_Task brief_:
Only one thing is required: the number of lines in the entries below that contain "each".

Records drawn from a dataset
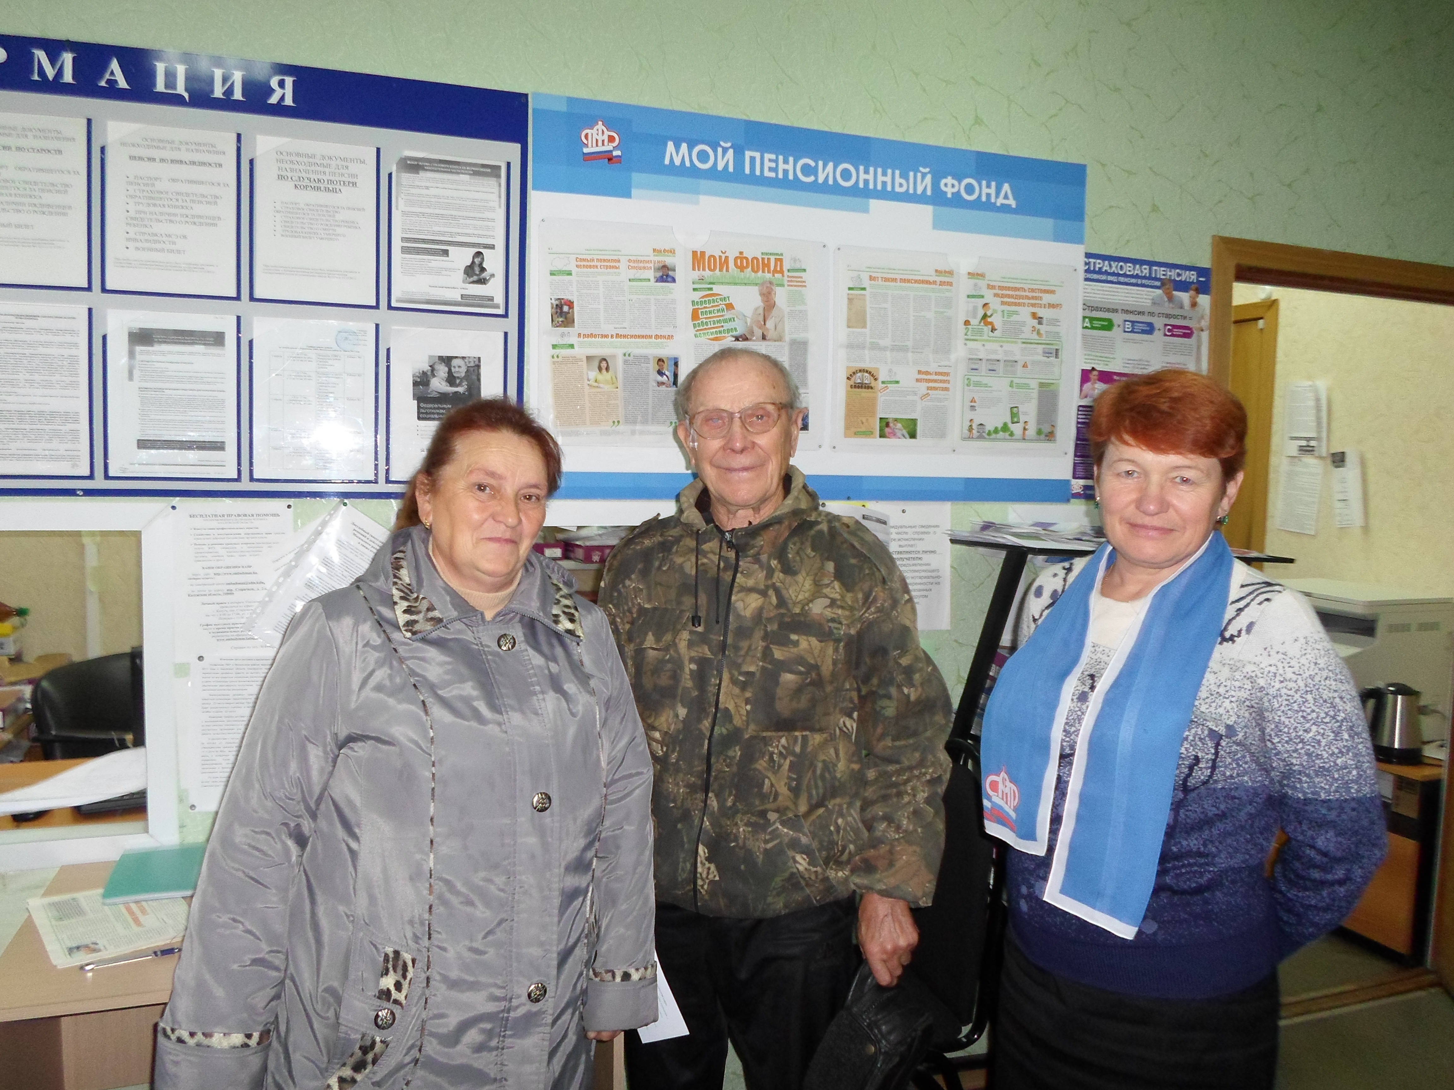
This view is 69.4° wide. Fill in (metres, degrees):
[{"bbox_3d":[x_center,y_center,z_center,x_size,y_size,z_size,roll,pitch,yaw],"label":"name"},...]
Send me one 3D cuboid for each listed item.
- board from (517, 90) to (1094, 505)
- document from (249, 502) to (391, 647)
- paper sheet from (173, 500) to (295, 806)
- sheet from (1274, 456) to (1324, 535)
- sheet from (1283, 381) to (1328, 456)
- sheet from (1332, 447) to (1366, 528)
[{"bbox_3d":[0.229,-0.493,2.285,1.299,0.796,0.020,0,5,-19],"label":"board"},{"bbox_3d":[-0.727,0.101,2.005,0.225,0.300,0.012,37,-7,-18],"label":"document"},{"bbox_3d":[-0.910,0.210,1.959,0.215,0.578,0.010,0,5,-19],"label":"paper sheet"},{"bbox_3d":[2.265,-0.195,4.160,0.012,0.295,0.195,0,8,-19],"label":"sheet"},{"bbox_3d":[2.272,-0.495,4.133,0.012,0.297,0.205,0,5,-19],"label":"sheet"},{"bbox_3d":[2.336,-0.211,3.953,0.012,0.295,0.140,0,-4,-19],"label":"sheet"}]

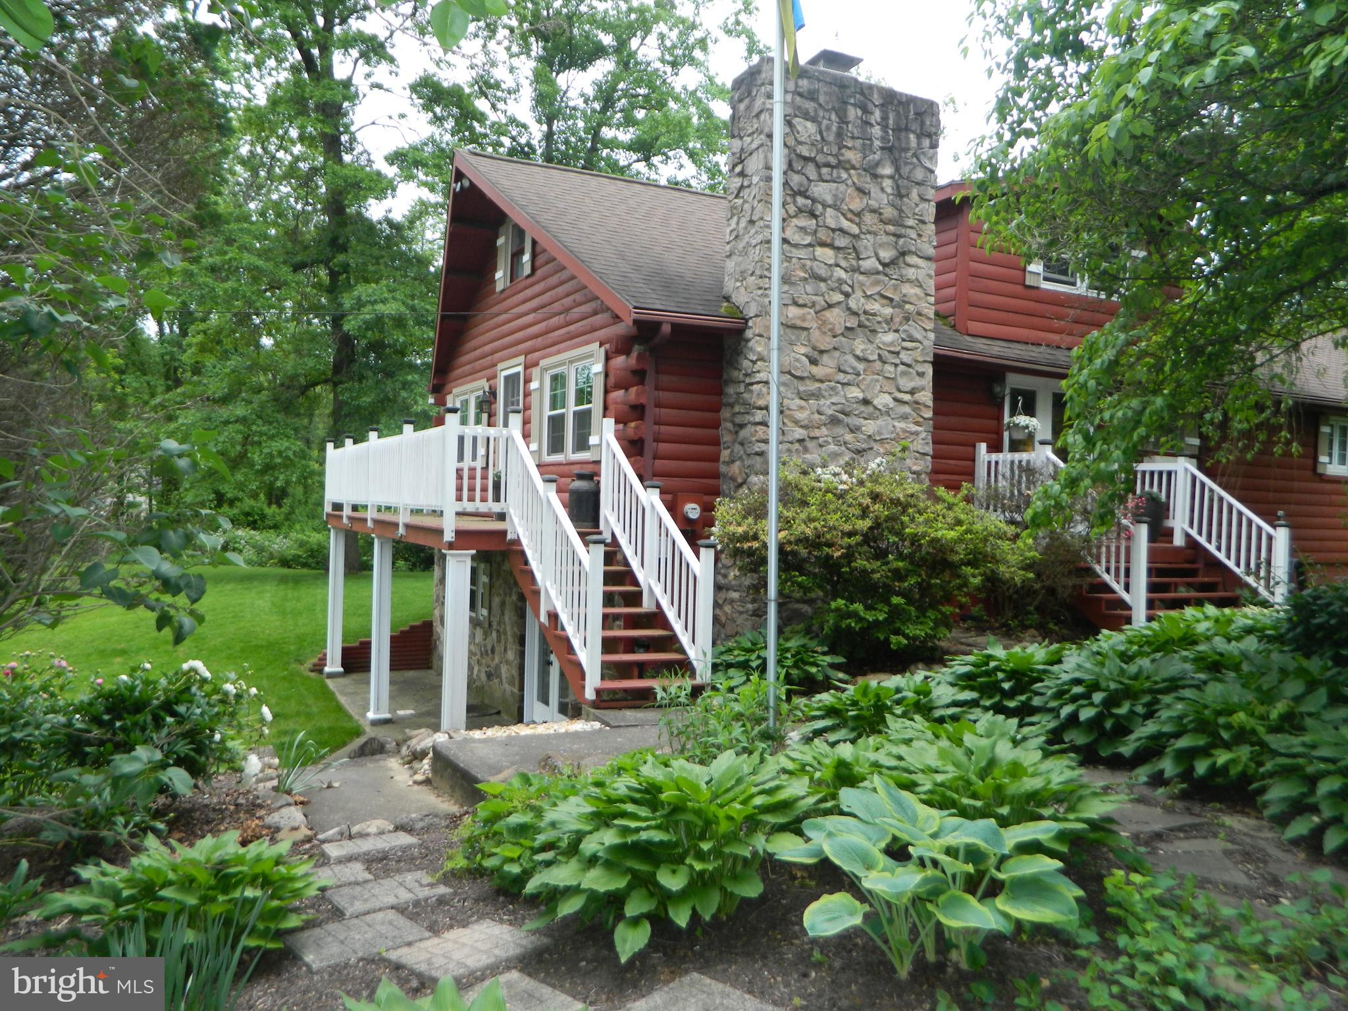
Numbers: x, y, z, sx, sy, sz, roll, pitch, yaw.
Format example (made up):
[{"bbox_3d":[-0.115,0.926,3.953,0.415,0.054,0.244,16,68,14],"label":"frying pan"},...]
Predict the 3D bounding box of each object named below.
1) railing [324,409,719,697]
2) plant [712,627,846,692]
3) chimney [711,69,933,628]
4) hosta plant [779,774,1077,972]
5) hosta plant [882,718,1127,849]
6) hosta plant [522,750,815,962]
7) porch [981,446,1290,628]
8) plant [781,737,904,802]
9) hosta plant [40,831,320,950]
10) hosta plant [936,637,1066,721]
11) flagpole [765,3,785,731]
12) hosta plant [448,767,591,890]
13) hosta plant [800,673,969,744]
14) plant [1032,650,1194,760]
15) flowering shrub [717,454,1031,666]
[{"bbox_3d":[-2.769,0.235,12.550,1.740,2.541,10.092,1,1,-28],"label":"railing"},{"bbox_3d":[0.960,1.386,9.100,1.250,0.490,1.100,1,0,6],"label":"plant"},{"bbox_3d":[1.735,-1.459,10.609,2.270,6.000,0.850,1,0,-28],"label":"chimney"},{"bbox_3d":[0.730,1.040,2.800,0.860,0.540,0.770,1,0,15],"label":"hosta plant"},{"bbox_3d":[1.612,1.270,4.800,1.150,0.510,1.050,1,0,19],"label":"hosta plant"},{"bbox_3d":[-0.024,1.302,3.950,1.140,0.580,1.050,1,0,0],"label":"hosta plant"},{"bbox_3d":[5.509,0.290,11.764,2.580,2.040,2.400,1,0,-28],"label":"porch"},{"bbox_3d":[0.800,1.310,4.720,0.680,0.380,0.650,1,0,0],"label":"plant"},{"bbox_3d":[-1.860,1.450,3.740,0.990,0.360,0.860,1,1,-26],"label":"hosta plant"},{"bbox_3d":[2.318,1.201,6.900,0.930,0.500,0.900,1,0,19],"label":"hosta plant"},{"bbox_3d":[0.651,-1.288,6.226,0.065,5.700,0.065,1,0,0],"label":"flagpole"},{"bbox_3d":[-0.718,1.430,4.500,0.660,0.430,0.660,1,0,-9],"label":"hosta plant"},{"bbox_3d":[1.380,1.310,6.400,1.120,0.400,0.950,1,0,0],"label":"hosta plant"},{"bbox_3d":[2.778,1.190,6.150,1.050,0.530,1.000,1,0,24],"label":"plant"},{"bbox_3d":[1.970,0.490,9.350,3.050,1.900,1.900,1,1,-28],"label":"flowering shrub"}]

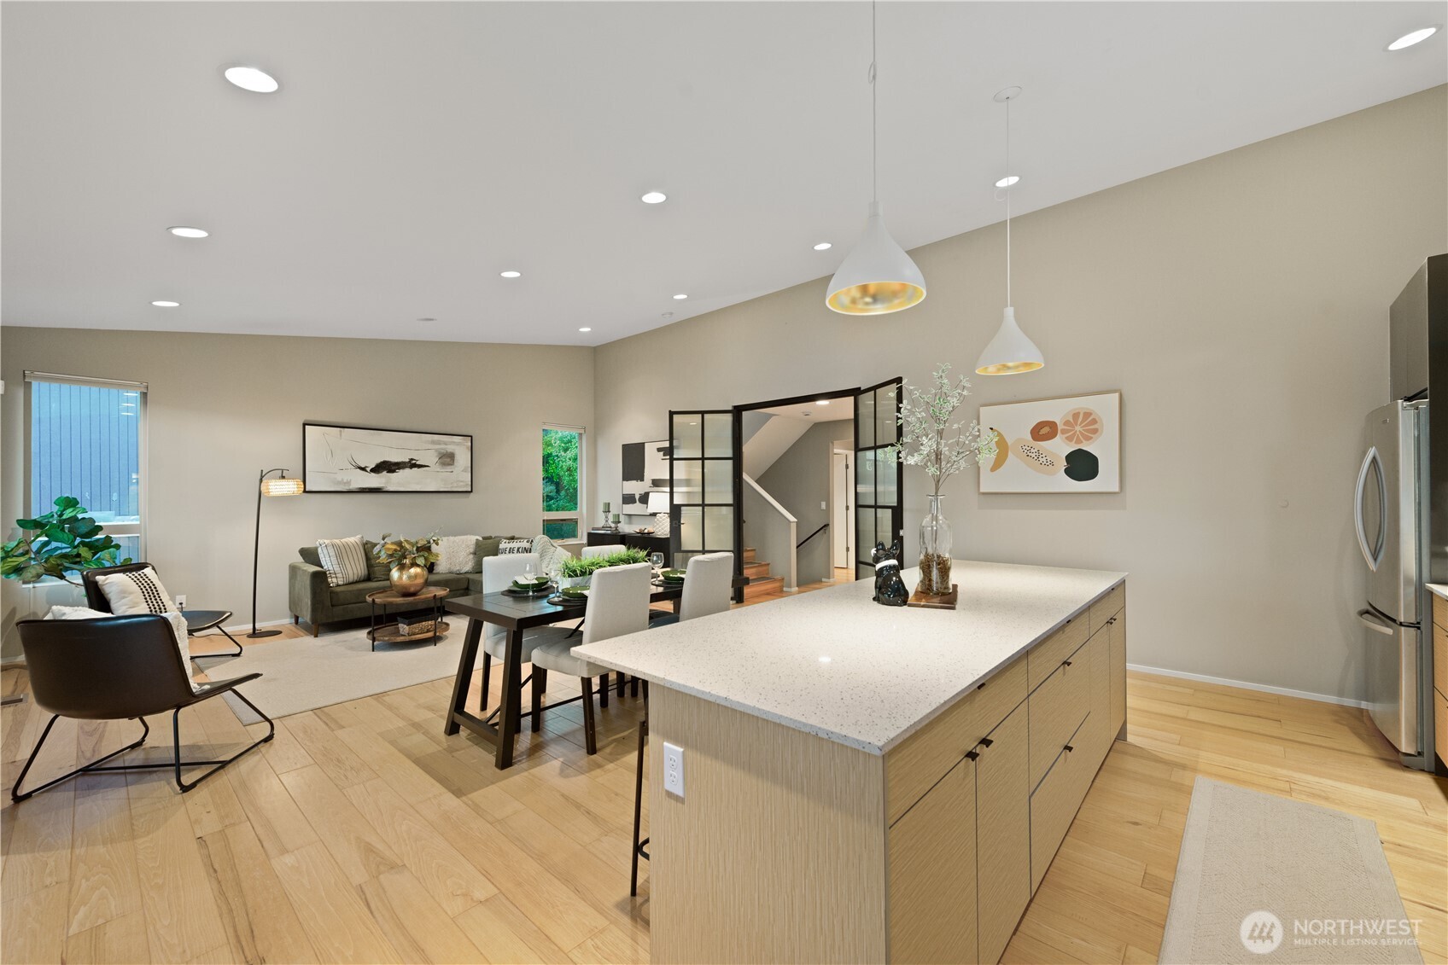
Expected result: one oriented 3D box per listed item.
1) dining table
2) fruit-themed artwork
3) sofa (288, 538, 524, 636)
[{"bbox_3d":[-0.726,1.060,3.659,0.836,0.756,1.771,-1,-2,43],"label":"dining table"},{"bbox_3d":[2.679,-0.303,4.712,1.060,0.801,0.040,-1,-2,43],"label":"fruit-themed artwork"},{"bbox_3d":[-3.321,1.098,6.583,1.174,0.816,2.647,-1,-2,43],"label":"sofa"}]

_Task response_:
2